To ensure zero-downtime upgrades, Apollo requires that every software service is deployed in a multi-node configuration that is designed for "blue/green" rollout strategies. In contrast to all-at-once rollout strategies, the blue/green paradigm first builds a parallel green environment and monitors its performance alongside the existing blue environment. If the green environment operates successfully for a specified period of time, traffic is gradually redirected away from blue nodes to green nodes (and the blue nodes are simply destroyed, per enforced cycling).

This zero-downtime architecture would not be possible without Rubix’s opinionated API layer, which Apollo leverages to translate complex deployment intentions into resource-level instructions for service creation, status monitoring, product revision management, configuration management, and more.

Build once, run anywhere

Rubix provides the foundation for Palantir’s “write once, ship anywhere” development philosophy. Rubix takes the core benefits of Kubernetes and supercharges them with the security, high availability, and deployability features needed to rapidly release software into the most critical environments in the world.

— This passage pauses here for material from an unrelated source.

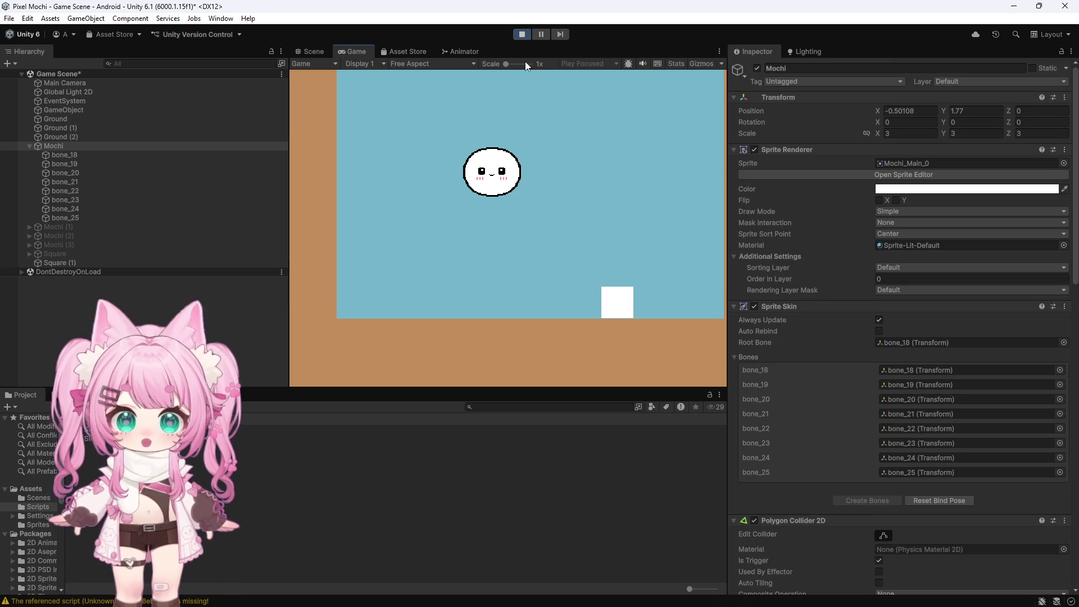
pyautogui.click(522, 34)
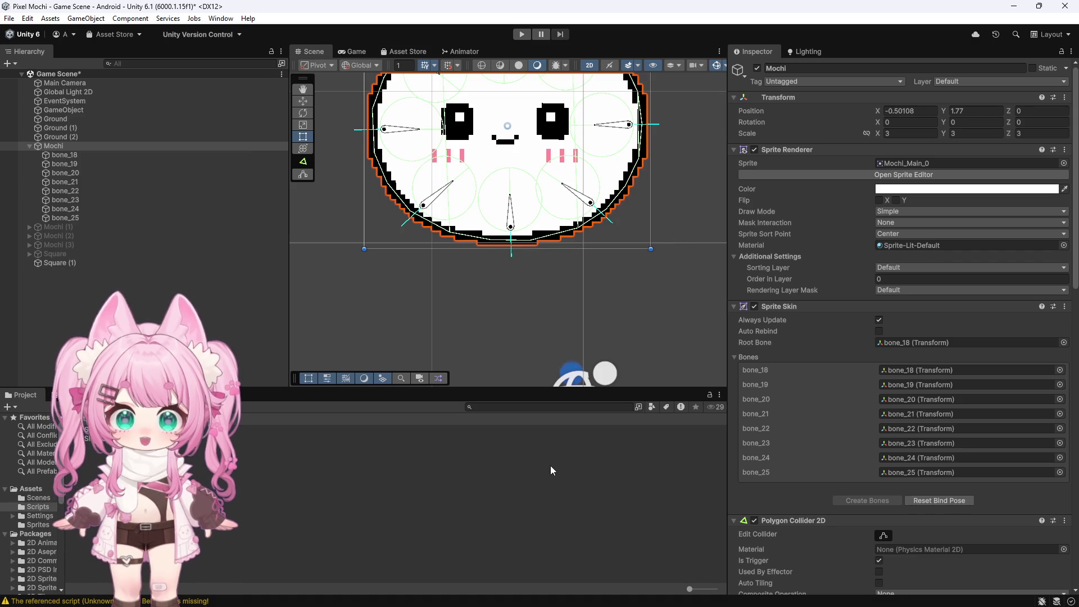
pyautogui.moveTo(405, 605)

In addition to enabling Palantir’s developer teams, Rubix now empowers software teams looking to deploy their own end-to-end solutions into regulated environments (enabling them to achieving FedRAMP compliance through Palantir FedStart).

Rubix also enables entire government agencies to securely expedite vendor onboarding and management through the Mission Manager offering. As Palantir’s customers and partners continue to pursue their most critical missions and challenge the outdated orthodoxies that have long governed software infrastructure, Rubix will continue to evolve to support their most pressing needs.